● DESCRIPTION OF THE TASK
Print the entries verbatim, leaving out the images they contain.

-- Opening Marker --

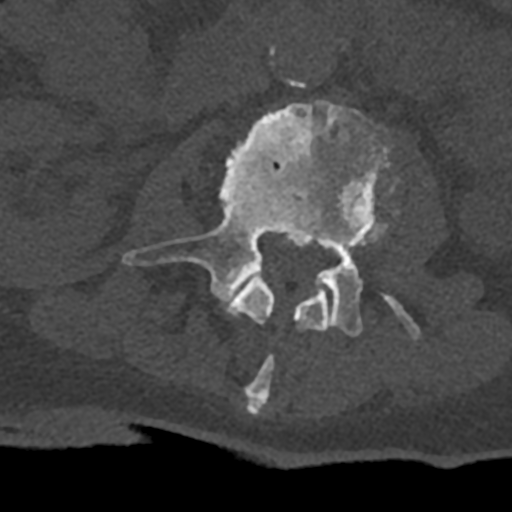
CT including the spine, one axial slice. Slice 340 of 797 in the series (ordered by position). 120 kVp. Bone window (W 1800 / L 400 HU). 512 × 512 image matrix, field of view 160 × 160 mm. Male patient, age 74 years. From the clinical record (not read from this slice): primary cancer: renal.
Outlined on this slice (semi-automatically segmented with operator editing):
- L2 vertebra: box from (x=228, y=269) to (x=330, y=415) px
- L3 vertebra: (x=122, y=100)–(x=419, y=339)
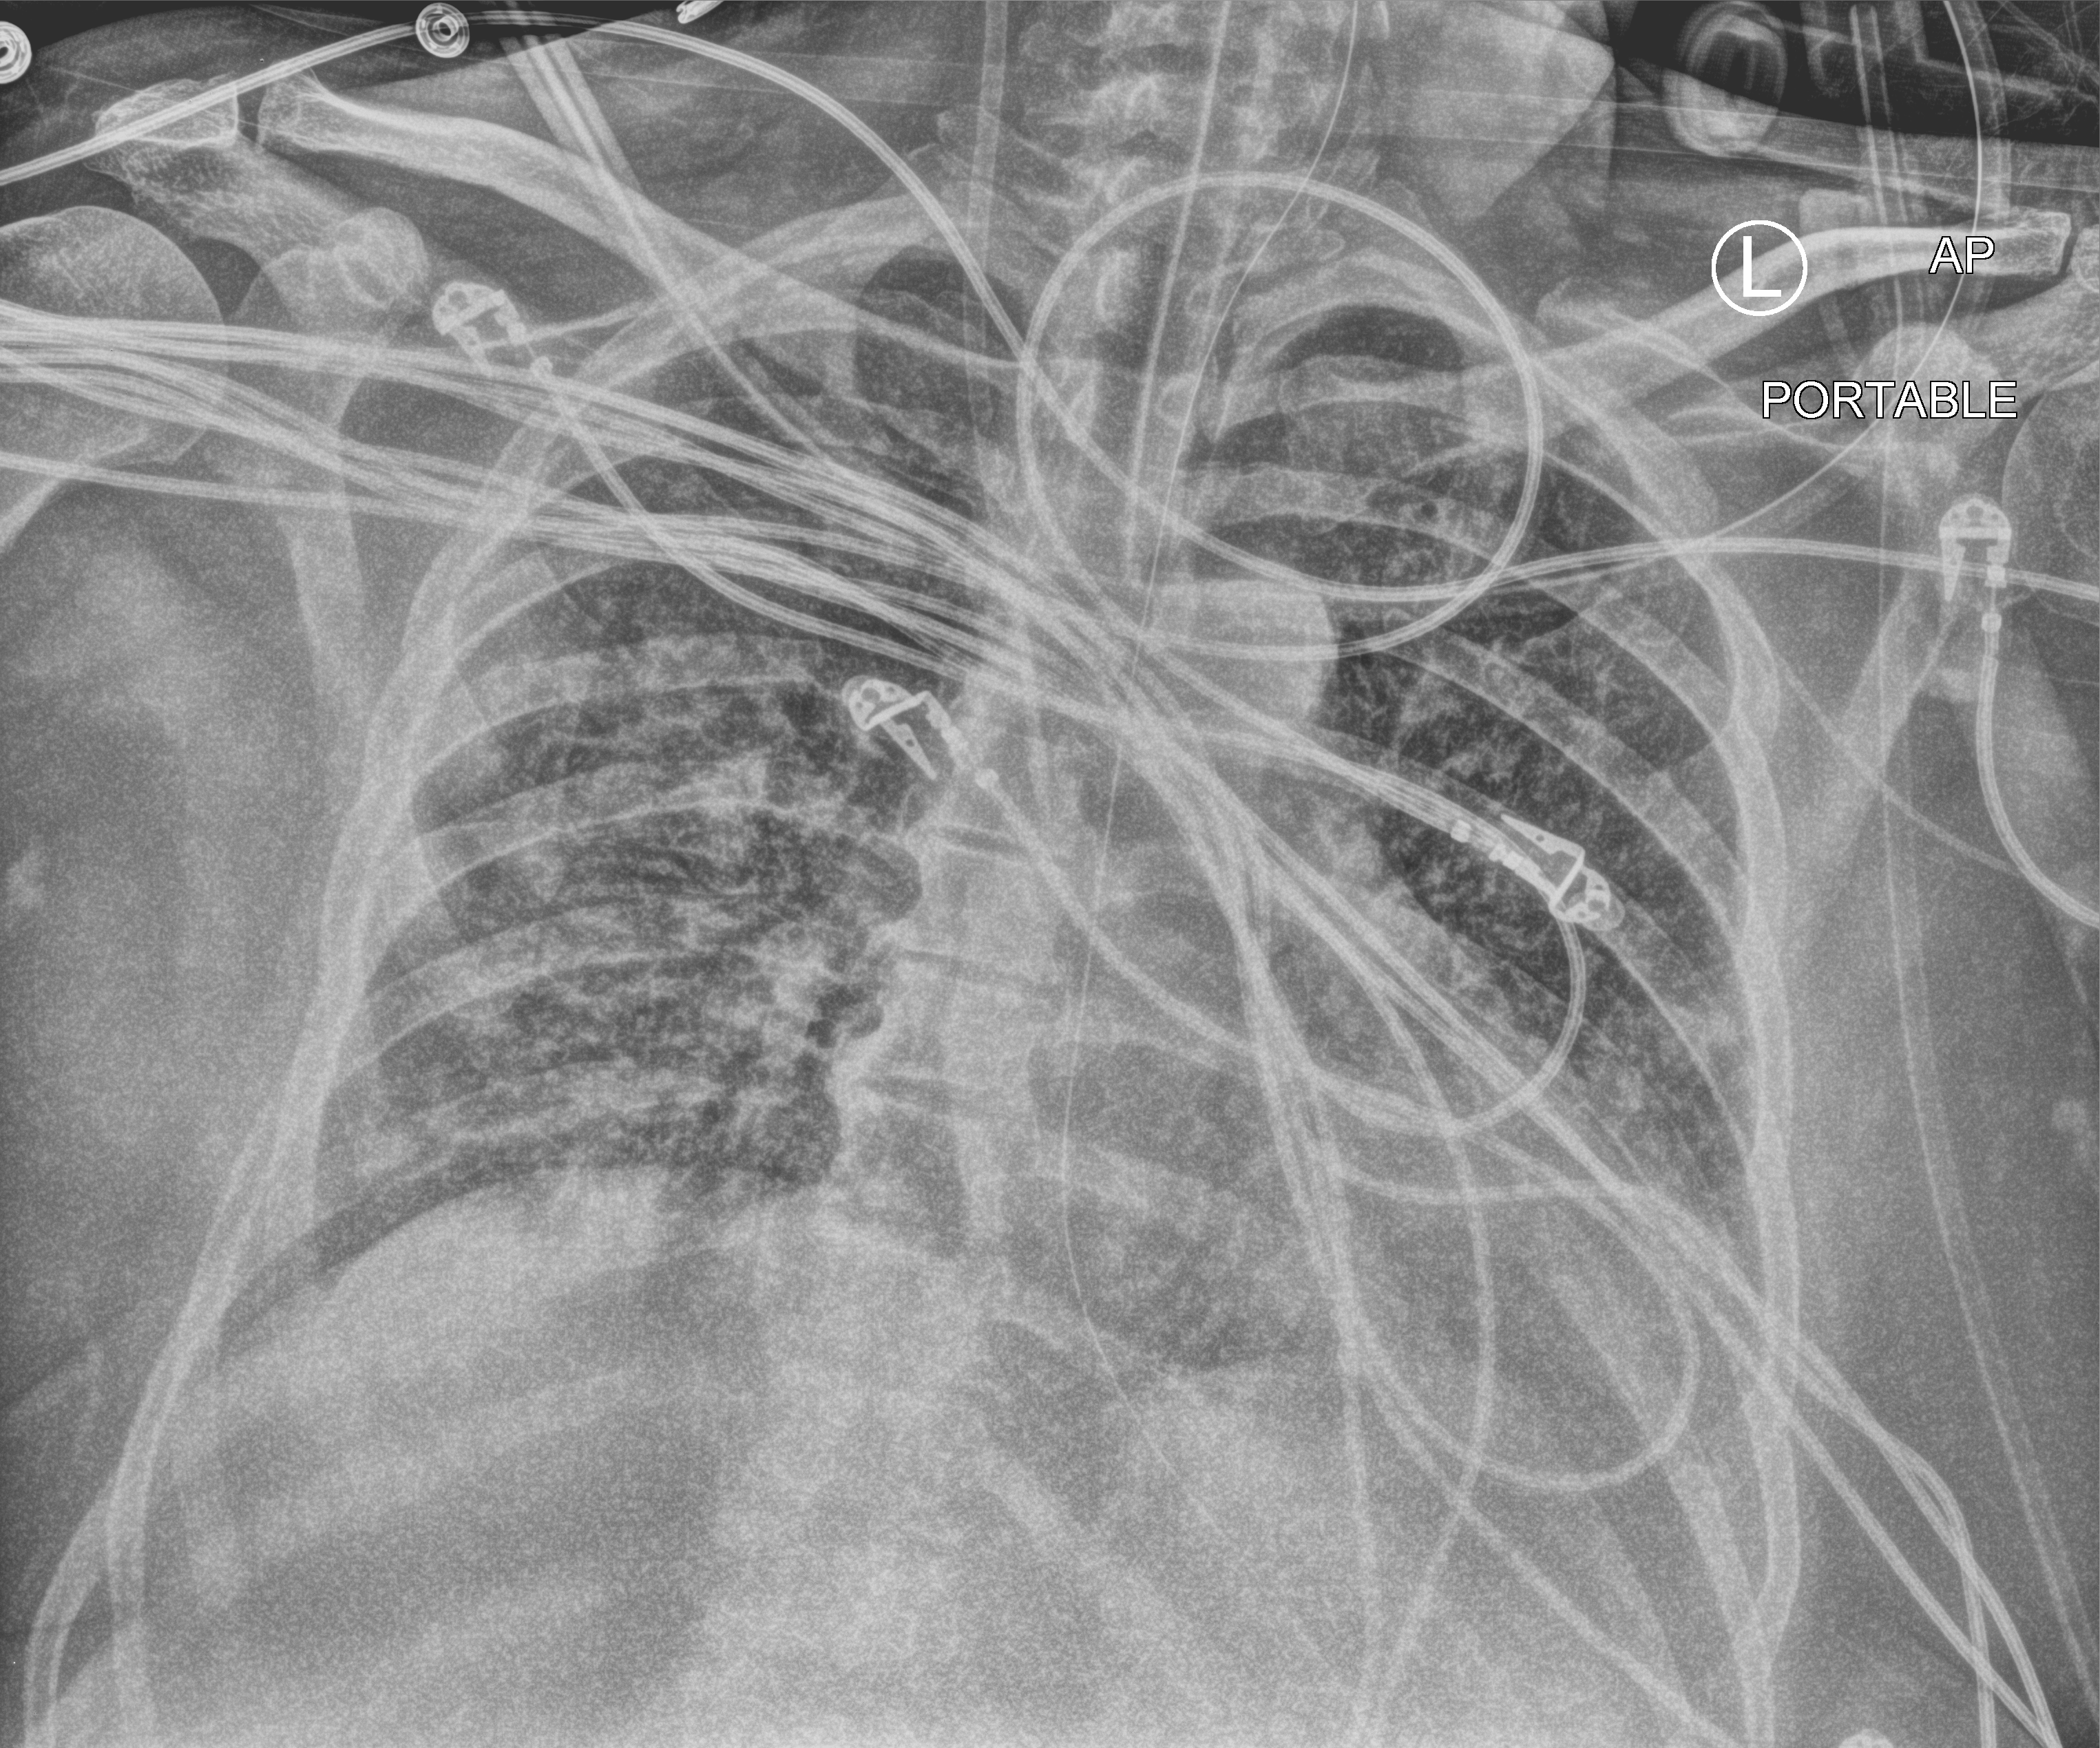
Chest X-ray (portable), anteroposterior (AP) projection. Male patient hospitalised with COVID-19, age 60–74 years.
Admission-level facts for this patient (not findings on this image; timing relative to this image not recorded): mechanically ventilated during this hospital stay: yes; other chronic lung disease (admission record): no.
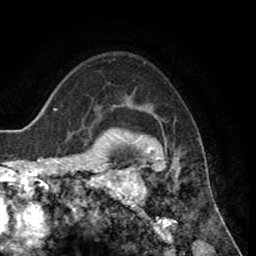
Breast MRI (dynamic contrast-enhanced), one axial slice. Slice 59 of 80 in the series (ordered by position). Cropped to one breast. Dynamic contrast-enhanced series, time point 2 of 8 at this slice position (early post-contrast). 1.5 T. TE 2.6 ms, TR 5.6 ms. 2 mm slice thickness. 256 × 256 image matrix, field of view 170 × 170 mm. Female patient.
Structures marked on this image (semi-automatic segmentation, software-assisted and operator-edited):
- enhancing-tissue mask used for the functional tumour volume (all voxels passing the contrast-enhancement thresholds inside the analysis volume; usually the tumour): bounding box <118,128,186,235> (left, top, right, bottom; pixels)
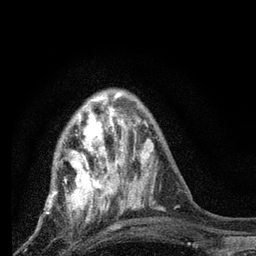
Breast MRI, one axial slice. Slice 24 of 80 in the series (ordered by position). Cropped to one breast. Dynamic contrast-enhanced series, time point 2 of 7 at this slice position (early post-contrast). 3 T. TE 2.2 ms, TR 6 ms. 2 mm slice thickness. 256 × 256 image matrix, field of view 140 × 140 mm. Female patient.
Annotated regions visible in this slice (semi-automatically segmented with operator editing):
- enhancing-tissue mask used for the functional tumour volume (all voxels passing the contrast-enhancement thresholds inside the analysis volume; usually the tumour): bounding box <48,93,128,218> (left, top, right, bottom; pixels)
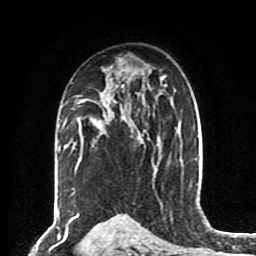
Breast MRI (dynamic contrast-enhanced), one axial slice. Position 53 of 80 along the scan axis. Cropped to one breast. Dynamic contrast-enhanced series, time point 2 of 8 at this slice position (early post-contrast). 1.5 T. TE 4.2 ms, TR 7 ms. 2 mm slice thickness. 256 × 256 image matrix, field of view 175 × 175 mm. Female patient.
Outlined on this slice (semi-automatically segmented with operator editing):
- enhancing-tissue mask used for the functional tumour volume (all voxels passing the contrast-enhancement thresholds inside the analysis volume; usually the tumour): box from (x=78, y=96) to (x=126, y=161) px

-- Closing Marker --

● PROBLEM SOLUTION
CT including the spine, one axial slice. Slice 340 of 797 in the series (ordered by position). 120 kVp. Bone window (W 1800 / L 400 HU). 512 × 512 image matrix, field of view 160 × 160 mm. Male patient, age 74 years. From the clinical record (not read from this slice): primary cancer: renal.
Outlined on this slice (semi-automatically segmented with operator editing):
- L2 vertebra: box from (x=228, y=269) to (x=330, y=415) px
- L3 vertebra: (x=122, y=100)–(x=419, y=339)
Chest X-ray (portable), anteroposterior (AP) projection. Male patient hospitalised with COVID-19, age 60–74 years.
Admission-level facts for this patient (not findings on this image; timing relative to this image not recorded): mechanically ventilated during this hospital stay: yes; other chronic lung disease (admission record): no.
Breast MRI (dynamic contrast-enhanced), one axial slice. Slice 59 of 80 in the series (ordered by position). Cropped to one breast. Dynamic contrast-enhanced series, time point 2 of 8 at this slice position (early post-contrast). 1.5 T. TE 2.6 ms, TR 5.6 ms. 2 mm slice thickness. 256 × 256 image matrix, field of view 170 × 170 mm. Female patient.
Structures marked on this image (semi-automatic segmentation, software-assisted and operator-edited):
- enhancing-tissue mask used for the functional tumour volume (all voxels passing the contrast-enhancement thresholds inside the analysis volume; usually the tumour): bounding box <118,128,186,235> (left, top, right, bottom; pixels)
Breast MRI, one axial slice. Slice 24 of 80 in the series (ordered by position). Cropped to one breast. Dynamic contrast-enhanced series, time point 2 of 7 at this slice position (early post-contrast). 3 T. TE 2.2 ms, TR 6 ms. 2 mm slice thickness. 256 × 256 image matrix, field of view 140 × 140 mm. Female patient.
Annotated regions visible in this slice (semi-automatically segmented with operator editing):
- enhancing-tissue mask used for the functional tumour volume (all voxels passing the contrast-enhancement thresholds inside the analysis volume; usually the tumour): bounding box <48,93,128,218> (left, top, right, bottom; pixels)
Breast MRI (dynamic contrast-enhanced), one axial slice. Position 53 of 80 along the scan axis. Cropped to one breast. Dynamic contrast-enhanced series, time point 2 of 8 at this slice position (early post-contrast). 1.5 T. TE 4.2 ms, TR 7 ms. 2 mm slice thickness. 256 × 256 image matrix, field of view 175 × 175 mm. Female patient.
Outlined on this slice (semi-automatically segmented with operator editing):
- enhancing-tissue mask used for the functional tumour volume (all voxels passing the contrast-enhancement thresholds inside the analysis volume; usually the tumour): box from (x=78, y=96) to (x=126, y=161) px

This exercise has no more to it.